Imaging studies (Fig. 1, Panels A–E) revealed a solitary lung abscess, a large hepatic abscess, and endophthalmitis characterized by flocculent vitreous opacities. Liver puncture drainage was performed. Microbiological cultures (Panel F) from blood, liver aspirate, and vitreous fluid were all positive for hypervirulent Klebsiella pneumoniae(hvKP). Echocardiography revealed no valvular vegetations. Systemic antibiotic therapy was initiated with intravenous meropenem, followed by piperacillin-tazobactam, along with an intravitreal injection of ceftazidime (0.1 mL/2 mg) in the left eye.

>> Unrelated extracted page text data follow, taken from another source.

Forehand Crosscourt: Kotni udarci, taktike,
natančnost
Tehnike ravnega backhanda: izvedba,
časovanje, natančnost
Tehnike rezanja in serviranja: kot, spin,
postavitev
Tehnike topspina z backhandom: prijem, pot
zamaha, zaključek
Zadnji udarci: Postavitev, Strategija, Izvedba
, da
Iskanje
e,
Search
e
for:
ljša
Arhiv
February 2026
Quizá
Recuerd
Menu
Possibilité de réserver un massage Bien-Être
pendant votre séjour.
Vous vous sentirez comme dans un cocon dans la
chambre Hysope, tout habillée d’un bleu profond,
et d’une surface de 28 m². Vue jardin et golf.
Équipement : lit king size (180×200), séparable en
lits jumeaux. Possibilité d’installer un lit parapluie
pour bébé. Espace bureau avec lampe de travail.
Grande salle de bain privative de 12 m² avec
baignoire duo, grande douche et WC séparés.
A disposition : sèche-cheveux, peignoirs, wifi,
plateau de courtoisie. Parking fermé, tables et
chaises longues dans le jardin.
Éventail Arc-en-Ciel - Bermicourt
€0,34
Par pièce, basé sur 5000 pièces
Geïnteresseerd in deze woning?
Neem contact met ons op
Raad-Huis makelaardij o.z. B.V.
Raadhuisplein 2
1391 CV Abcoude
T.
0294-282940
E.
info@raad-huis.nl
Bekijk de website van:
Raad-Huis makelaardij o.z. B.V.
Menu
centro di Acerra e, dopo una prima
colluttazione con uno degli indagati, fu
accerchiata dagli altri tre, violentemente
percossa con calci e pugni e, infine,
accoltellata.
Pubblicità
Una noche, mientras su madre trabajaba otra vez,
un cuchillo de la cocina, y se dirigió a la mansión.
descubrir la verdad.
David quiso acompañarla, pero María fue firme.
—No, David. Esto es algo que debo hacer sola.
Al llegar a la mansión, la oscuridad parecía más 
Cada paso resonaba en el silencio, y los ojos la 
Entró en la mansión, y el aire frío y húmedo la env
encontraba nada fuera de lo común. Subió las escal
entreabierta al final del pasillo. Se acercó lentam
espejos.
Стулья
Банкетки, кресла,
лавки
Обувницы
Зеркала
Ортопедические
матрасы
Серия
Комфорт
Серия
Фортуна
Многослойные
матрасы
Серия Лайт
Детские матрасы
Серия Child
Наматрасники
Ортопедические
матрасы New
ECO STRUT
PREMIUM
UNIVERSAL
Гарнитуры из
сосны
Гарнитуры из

hvKP is a life-threatening pathogen that requires prompt clinical recognition. It typically manifests as a community-acquired pyogenic liver abscess complicated by bacteremia [1, 2]. Ocular involvement is a common complication of disseminated hvKP infection [1], and visual symptoms may progress rapidly to blindness despite aggressive systemic and intravitreal antibiotic therapy. Such metastatic infections are often associated with host risk factors such as diabetes mellitus. Although the string test can provide presumptive evidence of hypermucoviscosity, it is not definitive. Molecular confirmation—such as detection of virulence genes rmpA or magA—is recommended for definitive hypervirulence typing [2]. In this case, virulence gene analysis of the liver aspirate confirmed the presence of iucA and rmpA2.